[LMB] OT: Transportation and others (long)

Eric Oppen technomad at intergate.com
Mon Sep 8 22:02:54 BST 2008


Quoting Damien Sullivan <phoenix at ugcs.caltech.edu>:

> On Mon, Sep 08, 2008 at 01:17:24AM -0500, Eric Oppen wrote:
>
>> And what, my learned friend, makes you think that airlines AREN'T
>> vulnerable?  Particularly the small ones?  Several airlines that had
>> accidents aren't there not no more even if it was found that it wasn't
>> THEIR fault...
>
> Yet air travel continues.

True.  However, the companies I am referring to are not there not no  
more, to borrow a turn of phrase from _A Clockwork Orange._  No  
executive is willing to risk his whole company if that can be avoided.

>
>> As for "40,000 Americans a year," that comes out to, by my
>> calculations, a 1/7500 chance of any individual American dying on the
>
> Per year, and not counting injuries.'

Per year, yes.  Even so, those odds look excellent to me.  I will  
freely admit that I'd not mind seeing requirements for licensing  
toughened up, but if I, who am NO gambler and not fond of the  
unexpected, am willing to drive, it can't be too bad.


>
>> The choo-choo-train fetishists look back on the days when Americans
>> were without Evil Automobiles through a warm, pink-colored lens of
>
> "choo-choo-train", condescending and dismissive much?

No worse than I've gotten thrown at me from the other side.  However,  
apologies if I've offended you.  Seriously, though---railroads are  
great for cargo but not-so-hot-so for people.  Nobody pointed guns in  
people's faces and forced them to take cars instead of trains, any  
more than the early factories ("dark Satanic mills," to quote Blake, I  
think) needed to go out with press-gangs to force people into their  
employ.


>
> I don't look back at the past with nostalgia; I look at Japan and Europe
> with clear glasses, especially of experience.

You can fool the spectators, but not the players.  As it happens, I've  
_been to_ both Japan and Europe, and have driven in Europe.  The  
circumstances are very different, even leaving out the much higher  
price of fuel in those countries.

In Japan, I'd not have a car as a present---"No!  NO!  PLEASE don't  
make me drive here!  They're all driving like crazy!  There's nowhere  
to park!  They drive on the left!  I can't read the signs because  
they're in Japanese which nobody can read!
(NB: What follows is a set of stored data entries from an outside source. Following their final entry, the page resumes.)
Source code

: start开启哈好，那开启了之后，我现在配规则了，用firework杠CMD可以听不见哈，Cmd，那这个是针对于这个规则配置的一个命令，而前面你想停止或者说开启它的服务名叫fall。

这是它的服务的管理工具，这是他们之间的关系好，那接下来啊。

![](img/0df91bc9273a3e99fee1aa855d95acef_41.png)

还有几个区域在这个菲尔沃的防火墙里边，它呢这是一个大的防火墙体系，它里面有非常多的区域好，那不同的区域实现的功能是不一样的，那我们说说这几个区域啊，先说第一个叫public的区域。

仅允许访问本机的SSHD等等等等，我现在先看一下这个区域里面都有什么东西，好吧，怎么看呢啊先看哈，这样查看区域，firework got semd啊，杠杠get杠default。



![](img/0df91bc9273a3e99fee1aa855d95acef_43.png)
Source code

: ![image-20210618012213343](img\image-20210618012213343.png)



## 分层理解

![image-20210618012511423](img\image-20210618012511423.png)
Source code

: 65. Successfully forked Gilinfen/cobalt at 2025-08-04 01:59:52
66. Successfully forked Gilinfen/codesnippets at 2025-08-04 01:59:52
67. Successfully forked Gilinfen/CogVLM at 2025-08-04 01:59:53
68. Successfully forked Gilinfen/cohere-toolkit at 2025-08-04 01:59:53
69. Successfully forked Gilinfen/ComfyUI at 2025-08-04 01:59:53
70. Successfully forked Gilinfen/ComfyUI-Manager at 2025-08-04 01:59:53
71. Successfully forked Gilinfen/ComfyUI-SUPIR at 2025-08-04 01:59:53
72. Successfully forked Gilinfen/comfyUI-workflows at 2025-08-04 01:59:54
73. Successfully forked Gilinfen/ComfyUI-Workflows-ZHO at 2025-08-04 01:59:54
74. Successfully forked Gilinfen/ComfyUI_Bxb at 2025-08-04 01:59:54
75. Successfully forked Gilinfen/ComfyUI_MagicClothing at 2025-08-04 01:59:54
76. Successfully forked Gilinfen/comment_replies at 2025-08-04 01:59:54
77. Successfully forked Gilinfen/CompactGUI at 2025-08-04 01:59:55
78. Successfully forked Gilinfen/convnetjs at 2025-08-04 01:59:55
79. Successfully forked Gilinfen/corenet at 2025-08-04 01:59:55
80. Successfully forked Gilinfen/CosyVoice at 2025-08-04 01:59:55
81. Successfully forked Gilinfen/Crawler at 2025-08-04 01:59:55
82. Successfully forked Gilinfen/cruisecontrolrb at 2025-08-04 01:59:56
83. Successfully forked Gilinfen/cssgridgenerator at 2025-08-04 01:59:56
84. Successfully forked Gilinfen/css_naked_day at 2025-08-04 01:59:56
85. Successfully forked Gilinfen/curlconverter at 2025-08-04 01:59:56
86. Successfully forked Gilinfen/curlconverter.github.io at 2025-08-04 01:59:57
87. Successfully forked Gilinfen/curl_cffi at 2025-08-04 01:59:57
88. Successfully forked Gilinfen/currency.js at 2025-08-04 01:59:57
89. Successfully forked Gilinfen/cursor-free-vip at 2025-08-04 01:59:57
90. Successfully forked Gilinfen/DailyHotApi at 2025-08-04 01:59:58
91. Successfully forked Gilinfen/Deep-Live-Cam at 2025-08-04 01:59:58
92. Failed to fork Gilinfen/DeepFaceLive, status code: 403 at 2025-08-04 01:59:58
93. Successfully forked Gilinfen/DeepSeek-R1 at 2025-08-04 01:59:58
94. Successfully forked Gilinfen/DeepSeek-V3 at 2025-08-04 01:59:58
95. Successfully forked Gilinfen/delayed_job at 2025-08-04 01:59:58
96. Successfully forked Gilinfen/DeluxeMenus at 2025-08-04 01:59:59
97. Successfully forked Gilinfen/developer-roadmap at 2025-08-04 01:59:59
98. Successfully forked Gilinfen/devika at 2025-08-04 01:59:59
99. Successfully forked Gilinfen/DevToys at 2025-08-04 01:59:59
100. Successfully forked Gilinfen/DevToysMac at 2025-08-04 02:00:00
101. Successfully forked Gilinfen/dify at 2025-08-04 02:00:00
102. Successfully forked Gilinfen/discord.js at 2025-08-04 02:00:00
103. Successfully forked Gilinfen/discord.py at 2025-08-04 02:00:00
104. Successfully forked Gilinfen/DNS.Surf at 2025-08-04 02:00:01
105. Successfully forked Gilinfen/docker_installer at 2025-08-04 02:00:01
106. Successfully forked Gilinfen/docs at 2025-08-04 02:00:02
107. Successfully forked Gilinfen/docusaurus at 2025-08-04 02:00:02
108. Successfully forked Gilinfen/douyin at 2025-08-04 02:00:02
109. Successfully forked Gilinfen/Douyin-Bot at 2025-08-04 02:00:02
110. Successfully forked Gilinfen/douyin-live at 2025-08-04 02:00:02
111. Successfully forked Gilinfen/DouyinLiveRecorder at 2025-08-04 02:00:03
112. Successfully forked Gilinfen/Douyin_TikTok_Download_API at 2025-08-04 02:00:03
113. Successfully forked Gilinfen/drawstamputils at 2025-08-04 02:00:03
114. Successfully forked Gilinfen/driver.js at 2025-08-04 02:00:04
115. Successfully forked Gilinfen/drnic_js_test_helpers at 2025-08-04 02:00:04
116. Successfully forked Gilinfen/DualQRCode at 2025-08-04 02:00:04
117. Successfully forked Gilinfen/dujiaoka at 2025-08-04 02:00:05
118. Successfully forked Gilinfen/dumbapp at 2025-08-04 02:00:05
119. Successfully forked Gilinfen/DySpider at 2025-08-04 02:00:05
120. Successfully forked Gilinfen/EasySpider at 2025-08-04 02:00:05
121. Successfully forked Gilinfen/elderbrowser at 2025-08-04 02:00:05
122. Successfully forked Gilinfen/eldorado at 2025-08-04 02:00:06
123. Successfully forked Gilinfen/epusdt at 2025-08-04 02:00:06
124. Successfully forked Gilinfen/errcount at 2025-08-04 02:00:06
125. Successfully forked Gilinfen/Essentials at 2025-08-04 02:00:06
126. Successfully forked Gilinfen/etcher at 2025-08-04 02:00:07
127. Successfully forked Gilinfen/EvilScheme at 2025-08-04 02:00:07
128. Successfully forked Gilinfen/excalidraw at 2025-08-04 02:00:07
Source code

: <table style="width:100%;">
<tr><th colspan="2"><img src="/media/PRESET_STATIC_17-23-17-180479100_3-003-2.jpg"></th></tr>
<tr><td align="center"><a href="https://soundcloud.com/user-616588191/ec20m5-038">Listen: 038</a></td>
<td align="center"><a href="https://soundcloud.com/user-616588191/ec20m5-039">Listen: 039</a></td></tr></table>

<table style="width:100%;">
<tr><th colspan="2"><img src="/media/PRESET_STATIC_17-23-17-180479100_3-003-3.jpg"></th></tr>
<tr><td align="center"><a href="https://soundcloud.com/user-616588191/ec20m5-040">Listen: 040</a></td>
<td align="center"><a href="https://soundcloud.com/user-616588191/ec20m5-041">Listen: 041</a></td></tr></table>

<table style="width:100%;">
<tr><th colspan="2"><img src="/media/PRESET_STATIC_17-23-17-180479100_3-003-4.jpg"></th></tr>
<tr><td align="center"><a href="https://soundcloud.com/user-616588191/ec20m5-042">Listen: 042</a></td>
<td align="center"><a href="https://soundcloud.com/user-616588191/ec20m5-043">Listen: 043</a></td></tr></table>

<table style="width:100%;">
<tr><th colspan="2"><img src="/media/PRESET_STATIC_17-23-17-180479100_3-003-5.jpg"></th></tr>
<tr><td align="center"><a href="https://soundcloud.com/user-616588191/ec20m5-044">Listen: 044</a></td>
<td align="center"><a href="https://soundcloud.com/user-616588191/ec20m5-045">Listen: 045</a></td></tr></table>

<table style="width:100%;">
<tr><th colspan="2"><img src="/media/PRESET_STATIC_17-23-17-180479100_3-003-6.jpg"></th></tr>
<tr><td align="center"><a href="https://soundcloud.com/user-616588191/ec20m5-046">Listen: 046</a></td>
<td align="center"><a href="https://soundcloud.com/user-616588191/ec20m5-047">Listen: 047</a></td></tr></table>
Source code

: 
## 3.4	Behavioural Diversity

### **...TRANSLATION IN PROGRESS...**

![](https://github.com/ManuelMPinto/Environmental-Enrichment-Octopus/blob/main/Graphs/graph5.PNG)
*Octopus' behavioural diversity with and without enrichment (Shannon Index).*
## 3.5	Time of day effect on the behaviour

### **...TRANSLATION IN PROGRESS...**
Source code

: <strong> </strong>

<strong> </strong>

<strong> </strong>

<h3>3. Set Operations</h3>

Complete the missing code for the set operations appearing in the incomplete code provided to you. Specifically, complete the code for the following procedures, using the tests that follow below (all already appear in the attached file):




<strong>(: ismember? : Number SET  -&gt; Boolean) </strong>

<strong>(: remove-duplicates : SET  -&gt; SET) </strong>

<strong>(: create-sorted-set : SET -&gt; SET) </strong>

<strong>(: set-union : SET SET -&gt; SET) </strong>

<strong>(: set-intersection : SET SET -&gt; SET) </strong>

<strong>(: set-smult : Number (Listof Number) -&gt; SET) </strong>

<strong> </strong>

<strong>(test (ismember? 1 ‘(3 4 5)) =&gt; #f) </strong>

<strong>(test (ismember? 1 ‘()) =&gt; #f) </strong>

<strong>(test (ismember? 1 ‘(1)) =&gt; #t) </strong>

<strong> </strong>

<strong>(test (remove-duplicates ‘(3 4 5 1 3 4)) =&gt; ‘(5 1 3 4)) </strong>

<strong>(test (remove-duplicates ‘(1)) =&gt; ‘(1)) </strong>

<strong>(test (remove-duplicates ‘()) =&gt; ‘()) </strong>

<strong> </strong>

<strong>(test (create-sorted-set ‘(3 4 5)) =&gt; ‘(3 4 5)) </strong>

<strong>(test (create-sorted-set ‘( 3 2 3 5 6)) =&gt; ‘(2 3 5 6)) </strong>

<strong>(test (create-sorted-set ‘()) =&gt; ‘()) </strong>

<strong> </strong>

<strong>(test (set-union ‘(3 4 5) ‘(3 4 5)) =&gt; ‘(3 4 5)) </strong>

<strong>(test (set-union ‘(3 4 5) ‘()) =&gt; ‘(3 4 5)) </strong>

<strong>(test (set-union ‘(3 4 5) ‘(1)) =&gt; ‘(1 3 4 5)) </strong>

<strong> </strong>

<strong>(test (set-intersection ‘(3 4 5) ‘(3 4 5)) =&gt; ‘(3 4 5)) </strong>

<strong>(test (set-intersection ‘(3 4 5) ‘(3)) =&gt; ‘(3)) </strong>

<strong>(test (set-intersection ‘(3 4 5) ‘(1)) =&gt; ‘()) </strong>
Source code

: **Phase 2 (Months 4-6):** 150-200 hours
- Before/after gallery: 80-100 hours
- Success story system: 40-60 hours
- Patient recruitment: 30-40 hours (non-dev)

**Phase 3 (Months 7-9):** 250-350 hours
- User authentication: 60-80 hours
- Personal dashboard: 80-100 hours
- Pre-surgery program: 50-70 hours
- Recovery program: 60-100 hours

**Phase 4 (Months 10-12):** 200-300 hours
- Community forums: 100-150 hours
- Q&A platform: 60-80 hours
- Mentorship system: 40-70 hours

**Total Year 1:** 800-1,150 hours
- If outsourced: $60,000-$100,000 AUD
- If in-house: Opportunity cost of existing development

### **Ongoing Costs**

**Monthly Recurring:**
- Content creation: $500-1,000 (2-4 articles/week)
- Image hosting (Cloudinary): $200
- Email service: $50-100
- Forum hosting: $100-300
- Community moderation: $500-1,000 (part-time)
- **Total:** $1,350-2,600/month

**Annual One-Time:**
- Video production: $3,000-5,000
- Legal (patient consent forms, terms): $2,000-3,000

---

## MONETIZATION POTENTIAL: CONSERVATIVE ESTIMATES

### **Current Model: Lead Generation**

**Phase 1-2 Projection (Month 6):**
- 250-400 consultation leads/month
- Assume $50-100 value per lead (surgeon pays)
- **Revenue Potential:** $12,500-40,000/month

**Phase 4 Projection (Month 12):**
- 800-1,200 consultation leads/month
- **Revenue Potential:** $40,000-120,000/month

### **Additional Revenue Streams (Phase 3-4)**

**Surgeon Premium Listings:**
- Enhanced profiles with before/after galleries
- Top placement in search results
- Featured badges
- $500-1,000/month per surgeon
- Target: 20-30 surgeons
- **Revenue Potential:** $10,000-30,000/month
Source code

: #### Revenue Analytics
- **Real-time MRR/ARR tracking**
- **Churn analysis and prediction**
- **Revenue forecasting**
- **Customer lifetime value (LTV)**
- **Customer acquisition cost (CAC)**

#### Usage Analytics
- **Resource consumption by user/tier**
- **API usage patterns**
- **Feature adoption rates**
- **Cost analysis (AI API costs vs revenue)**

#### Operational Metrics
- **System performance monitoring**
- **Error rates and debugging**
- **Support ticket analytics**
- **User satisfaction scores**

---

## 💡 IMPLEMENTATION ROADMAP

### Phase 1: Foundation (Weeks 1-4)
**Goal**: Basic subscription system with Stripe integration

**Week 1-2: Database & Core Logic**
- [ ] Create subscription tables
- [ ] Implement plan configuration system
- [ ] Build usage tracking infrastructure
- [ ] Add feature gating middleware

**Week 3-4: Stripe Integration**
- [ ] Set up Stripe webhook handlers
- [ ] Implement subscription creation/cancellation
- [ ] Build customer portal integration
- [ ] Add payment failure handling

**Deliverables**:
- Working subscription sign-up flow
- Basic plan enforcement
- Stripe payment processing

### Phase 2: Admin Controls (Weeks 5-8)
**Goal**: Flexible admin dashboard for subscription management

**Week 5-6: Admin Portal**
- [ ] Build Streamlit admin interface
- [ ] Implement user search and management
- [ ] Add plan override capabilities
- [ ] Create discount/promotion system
Shoot me!  Hang me!  Send  
me to the Russian Front!  Not THAT!"

And in Europe, between narrow, twisty roads, a much higher number of  
people per square kilometer/mile, and other factors, public  
transportation makes a great deal more sense than it does in most of  
the US.  I've driven over great chunks of the US, and outside of the  
centers of some metro areas, a car is the best possible alternative.